> _Available records_:
▼▼▼

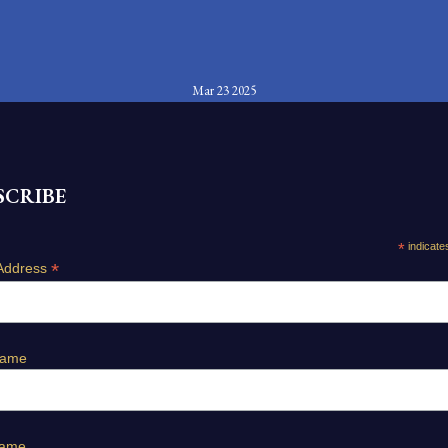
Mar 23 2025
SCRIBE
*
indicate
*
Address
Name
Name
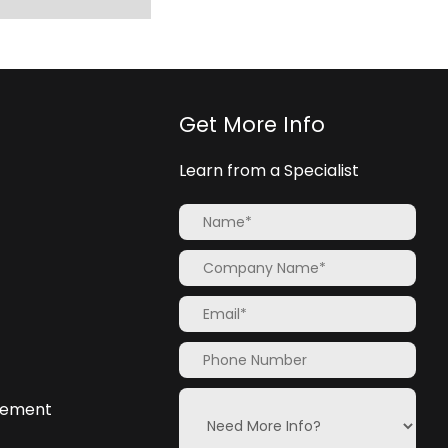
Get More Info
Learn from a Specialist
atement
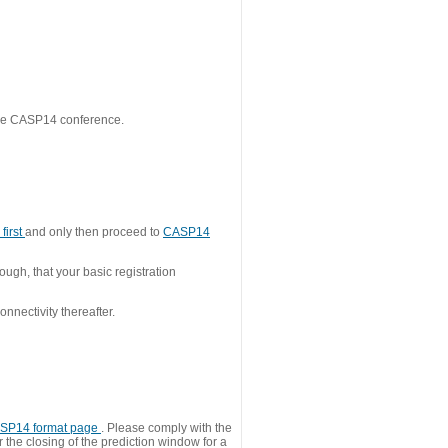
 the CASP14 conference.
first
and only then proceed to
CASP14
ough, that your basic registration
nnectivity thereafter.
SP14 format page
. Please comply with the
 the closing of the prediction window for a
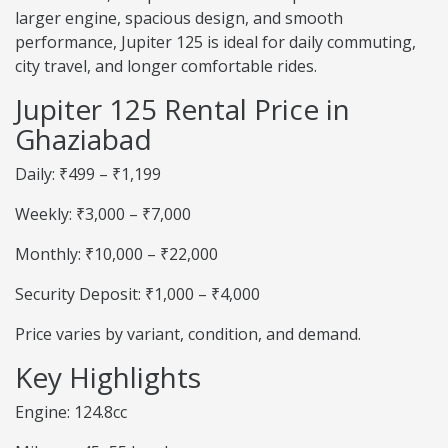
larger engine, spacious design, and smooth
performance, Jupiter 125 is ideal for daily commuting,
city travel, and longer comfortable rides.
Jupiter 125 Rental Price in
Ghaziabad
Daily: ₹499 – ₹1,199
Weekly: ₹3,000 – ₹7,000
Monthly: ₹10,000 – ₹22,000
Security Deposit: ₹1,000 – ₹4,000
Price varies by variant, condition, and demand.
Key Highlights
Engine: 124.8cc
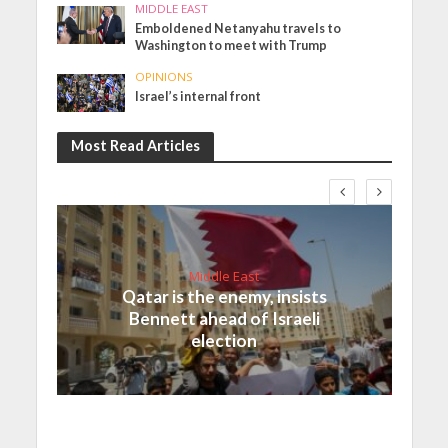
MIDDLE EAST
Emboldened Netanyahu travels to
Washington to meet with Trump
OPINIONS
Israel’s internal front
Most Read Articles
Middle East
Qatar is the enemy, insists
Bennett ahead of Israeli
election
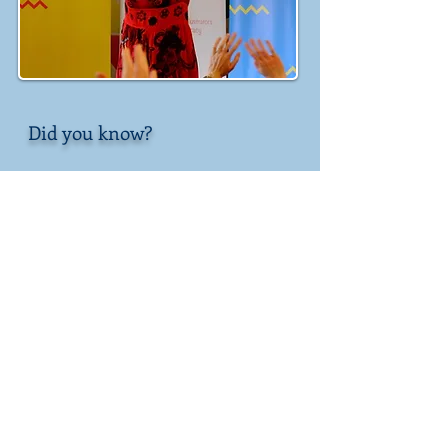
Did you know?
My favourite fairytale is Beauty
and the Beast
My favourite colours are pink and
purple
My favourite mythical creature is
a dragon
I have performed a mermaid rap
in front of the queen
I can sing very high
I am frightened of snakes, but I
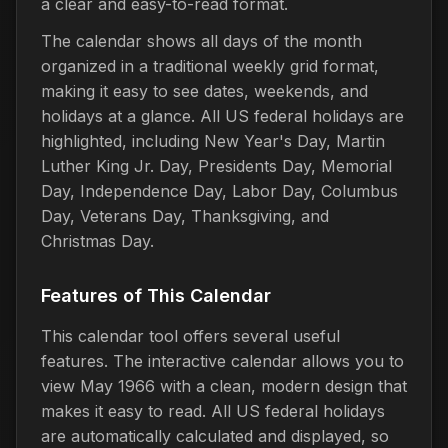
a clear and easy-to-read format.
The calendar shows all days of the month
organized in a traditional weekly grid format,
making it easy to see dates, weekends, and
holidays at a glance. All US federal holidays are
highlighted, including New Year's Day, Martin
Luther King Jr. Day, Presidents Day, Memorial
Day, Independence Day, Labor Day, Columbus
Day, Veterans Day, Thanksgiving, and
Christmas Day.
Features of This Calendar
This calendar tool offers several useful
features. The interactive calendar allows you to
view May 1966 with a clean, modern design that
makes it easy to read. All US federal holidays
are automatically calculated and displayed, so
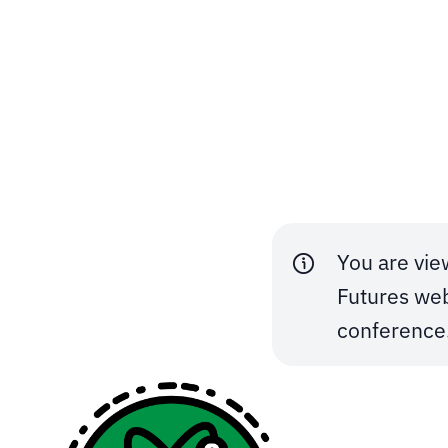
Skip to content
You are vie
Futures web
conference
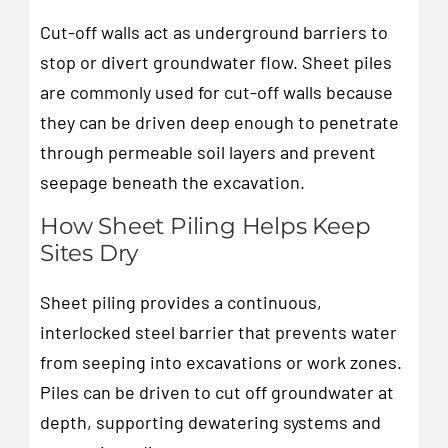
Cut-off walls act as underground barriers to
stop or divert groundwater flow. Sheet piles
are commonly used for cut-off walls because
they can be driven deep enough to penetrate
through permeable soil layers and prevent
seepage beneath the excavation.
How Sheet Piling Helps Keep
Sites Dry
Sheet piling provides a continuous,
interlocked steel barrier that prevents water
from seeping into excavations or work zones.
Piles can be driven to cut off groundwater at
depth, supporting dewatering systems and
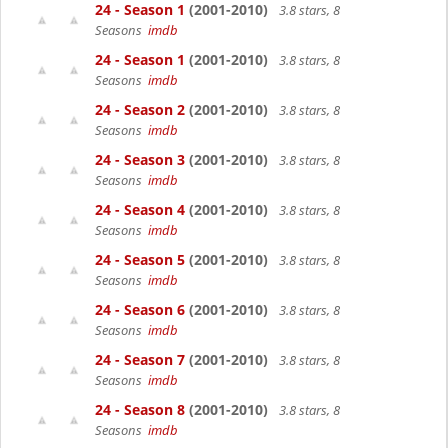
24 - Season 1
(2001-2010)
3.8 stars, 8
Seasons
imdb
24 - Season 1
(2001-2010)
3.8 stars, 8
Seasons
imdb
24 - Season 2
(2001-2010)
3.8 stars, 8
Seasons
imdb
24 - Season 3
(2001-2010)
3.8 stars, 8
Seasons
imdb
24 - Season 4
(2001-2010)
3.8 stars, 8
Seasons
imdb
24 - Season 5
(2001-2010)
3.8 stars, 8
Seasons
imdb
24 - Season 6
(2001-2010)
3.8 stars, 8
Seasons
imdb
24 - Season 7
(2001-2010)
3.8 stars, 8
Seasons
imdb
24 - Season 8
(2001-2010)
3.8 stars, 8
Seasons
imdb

▲▲▲

> _Try it_: Where a picture appears, skip it and copy the rest of the data word for word.

> _Response area_:
Mar 23 2025
SCRIBE
*
indicate
*
Address
Name
Name
Get More Info
Learn from a Specialist
atement
 the CASP14 conference.
first
and only then proceed to
CASP14
ough, that your basic registration
nnectivity thereafter.
SP14 format page
. Please comply with the
 the closing of the prediction window for a
larger engine, spacious design, and smooth
performance, Jupiter 125 is ideal for daily commuting,
city travel, and longer comfortable rides.
Jupiter 125 Rental Price in
Ghaziabad
Daily: ₹499 – ₹1,199
Weekly: ₹3,000 – ₹7,000
Monthly: ₹10,000 – ₹22,000
Security Deposit: ₹1,000 – ₹4,000
Price varies by variant, condition, and demand.
Key Highlights
Engine: 124.8cc
MIDDLE EAST
Emboldened Netanyahu travels to
Washington to meet with Trump
OPINIONS
Israel’s internal front
Most Read Articles
Middle East
Qatar is the enemy, insists
Bennett ahead of Israeli
election
Did you know?
My favourite fairytale is Beauty
and the Beast
My favourite colours are pink and
purple
My favourite mythical creature is
a dragon
I have performed a mermaid rap
in front of the queen
I can sing very high
I am frightened of snakes, but I
a clear and easy-to-read format.
The calendar shows all days of the month
organized in a traditional weekly grid format,
making it easy to see dates, weekends, and
holidays at a glance. All US federal holidays are
highlighted, including New Year's Day, Martin
Luther King Jr. Day, Presidents Day, Memorial
Day, Independence Day, Labor Day, Columbus
Day, Veterans Day, Thanksgiving, and
Christmas Day.
Features of This Calendar
This calendar tool offers several useful
features. The interactive calendar allows you to
view May 1966 with a clean, modern design that
makes it easy to read. All US federal holidays
are automatically calculated and displayed, so
Skip to content
You are vie
Futures web
conference
Cut-off walls act as underground barriers to
stop or divert groundwater flow. Sheet piles
are commonly used for cut-off walls because
they can be driven deep enough to penetrate
through permeable soil layers and prevent
seepage beneath the excavation.
How Sheet Piling Helps Keep
Sites Dry
Sheet piling provides a continuous,
interlocked steel barrier that prevents water
from seeping into excavations or work zones.
Piles can be driven to cut off groundwater at
depth, supporting dewatering systems and
24 - Season 1
(2001-2010)
3.8 stars, 8
Seasons
imdb
24 - Season 1
(2001-2010)
3.8 stars, 8
Seasons
imdb
24 - Season 2
(2001-2010)
3.8 stars, 8
Seasons
imdb
24 - Season 3
(2001-2010)
3.8 stars, 8
Seasons
imdb
24 - Season 4
(2001-2010)
3.8 stars, 8
Seasons
imdb
24 - Season 5
(2001-2010)
3.8 stars, 8
Seasons
imdb
24 - Season 6
(2001-2010)
3.8 stars, 8
Seasons
imdb
24 - Season 7
(2001-2010)
3.8 stars, 8
Seasons
imdb
24 - Season 8
(2001-2010)
3.8 stars, 8
Seasons
imdb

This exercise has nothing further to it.